__Exercise requirements__. Please copy each line of the data that includes the string "para".

__Dataset extract__.
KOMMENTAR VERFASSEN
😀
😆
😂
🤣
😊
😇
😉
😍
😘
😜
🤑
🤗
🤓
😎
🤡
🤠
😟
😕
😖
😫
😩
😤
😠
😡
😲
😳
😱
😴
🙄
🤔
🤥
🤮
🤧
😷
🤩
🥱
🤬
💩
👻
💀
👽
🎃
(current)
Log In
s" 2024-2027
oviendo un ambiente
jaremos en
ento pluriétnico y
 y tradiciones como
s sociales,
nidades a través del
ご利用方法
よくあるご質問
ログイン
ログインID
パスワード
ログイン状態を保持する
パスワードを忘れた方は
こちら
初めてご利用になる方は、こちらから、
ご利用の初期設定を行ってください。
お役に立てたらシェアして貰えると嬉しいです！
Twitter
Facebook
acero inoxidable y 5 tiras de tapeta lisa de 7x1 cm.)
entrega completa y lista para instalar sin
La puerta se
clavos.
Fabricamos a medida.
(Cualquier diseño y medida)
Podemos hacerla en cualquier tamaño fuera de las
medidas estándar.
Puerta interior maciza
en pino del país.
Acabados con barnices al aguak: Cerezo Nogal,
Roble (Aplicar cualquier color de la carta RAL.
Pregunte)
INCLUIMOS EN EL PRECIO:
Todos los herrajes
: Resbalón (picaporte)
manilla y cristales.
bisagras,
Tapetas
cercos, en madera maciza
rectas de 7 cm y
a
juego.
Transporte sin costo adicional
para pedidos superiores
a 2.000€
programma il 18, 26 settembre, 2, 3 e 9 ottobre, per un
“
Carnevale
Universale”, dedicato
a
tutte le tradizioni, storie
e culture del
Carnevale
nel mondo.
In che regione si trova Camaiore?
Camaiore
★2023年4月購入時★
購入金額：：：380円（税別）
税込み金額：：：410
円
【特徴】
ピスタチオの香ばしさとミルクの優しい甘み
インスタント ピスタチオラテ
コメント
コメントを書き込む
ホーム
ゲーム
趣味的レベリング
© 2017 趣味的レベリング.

__Answer to this exercise__.
entrega completa y lista para instalar sin
para pedidos superiores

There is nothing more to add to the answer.